A jornalista, a primeira de sua família a obter o diploma de ensino superior, é neta do fundador já falecido da Assembleia de Deus no Córrego do Sargento e ela mesma era referência religiosa local até deixar a igreja em 2019, já como uma resposta ao avanço do discurso conversador a partir da eleição de Bolsonaro em 2018. Na postagem, Martihene e Gilberto enumeram os motivos porque votam em Lula e defendem a coerência do seu posicionamento para gerar reflexão. Foram dezenas de comentários positivos e muito poucas pessoas deixaram de seguir o Perifa.

Martihene criou um grupo de zap para debater com pessoas da comunidade que se aproximaram dela depois do seu posicionamento público.
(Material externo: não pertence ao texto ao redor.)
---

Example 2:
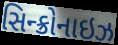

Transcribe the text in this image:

સિન્ક્રોનાઇઝ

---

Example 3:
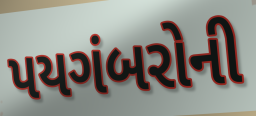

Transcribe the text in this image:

પયગંબરોની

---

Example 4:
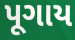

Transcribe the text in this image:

પૂગાય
A jornalista tem feito porta a porta confrontando a fala de Bolsonaro e suas mentiras com a vida real das pessoas. Quando ele disse que não existia fome no Brasil, ela foi em algumas casas e perguntou aos moradores se tinham comida na geladeira. Eles deixaram ela entrar e mostraram a escassez de alimentos na casa. “Tenho certeza que consegui votos levando essa consciência política”.

Martihene aposta no porta a porta para convencer os eleitores quando os temais são mais delicados, como é o caso do abordo, ainda mais numa comunidade como o Córrego do Sargento, majoritariamente evangélica. “Eu preciso conscientizar a moradora sobre a diferença entre o que é ser a favor do aborto e o que é entender o aborto como uma questão de saúde pública. Quem aqui não conhece alguém que já abortou clandestinamente mesmo não sendo a favor do aborto, correndo sérios riscos? Isso tem feito as mulheres refletirem porque todas têm um caso próximo conhecido”.
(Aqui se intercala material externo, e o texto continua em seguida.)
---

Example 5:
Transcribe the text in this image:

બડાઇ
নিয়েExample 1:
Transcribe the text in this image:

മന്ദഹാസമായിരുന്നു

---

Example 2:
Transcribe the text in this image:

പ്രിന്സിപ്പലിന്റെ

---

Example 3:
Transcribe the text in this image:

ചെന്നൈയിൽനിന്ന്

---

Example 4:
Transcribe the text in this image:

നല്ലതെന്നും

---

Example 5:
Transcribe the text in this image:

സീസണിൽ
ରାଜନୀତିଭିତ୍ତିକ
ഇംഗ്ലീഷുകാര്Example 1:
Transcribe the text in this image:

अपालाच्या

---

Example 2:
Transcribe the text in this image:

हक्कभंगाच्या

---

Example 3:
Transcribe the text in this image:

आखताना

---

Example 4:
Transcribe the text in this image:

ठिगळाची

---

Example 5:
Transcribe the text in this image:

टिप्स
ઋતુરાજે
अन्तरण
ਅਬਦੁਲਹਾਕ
Realizações e propostas nas redes sociais

No Ibura, um dos maiores e mais populosos bairros do Recife, as integrantes do coletivo Ibura Mais Cultura decidiram investir suas forças nas redes sociais e no whatsapp nesse segundo turno a partir da percepção de que as fake news espalhadas pelos bolsonaristas têm confundido os eleitores e aumentado o apoio ao atual presidente. Isso ficou evidente nas conversas presenciais com os moradores ainda no primeiro turno e na grande quantidade de eleitores e eleitoras com bandeiras do Brasil e vestindo amarelo nas seções eleitorais da comunidade no dia 1 de outubro.

Integrante do coletivo, Lídia Lins diz que parte desse apoio vem do processo de “alienação que acontece dentro das igrejas” espalhadas pelo bairro. Apesar disso, ela explica que muita gente, embora tenha uma visão crítica do PT, vai votar em Lula porque está sentindo o peso no próprio bolso, especialmente mulheres chefes de família.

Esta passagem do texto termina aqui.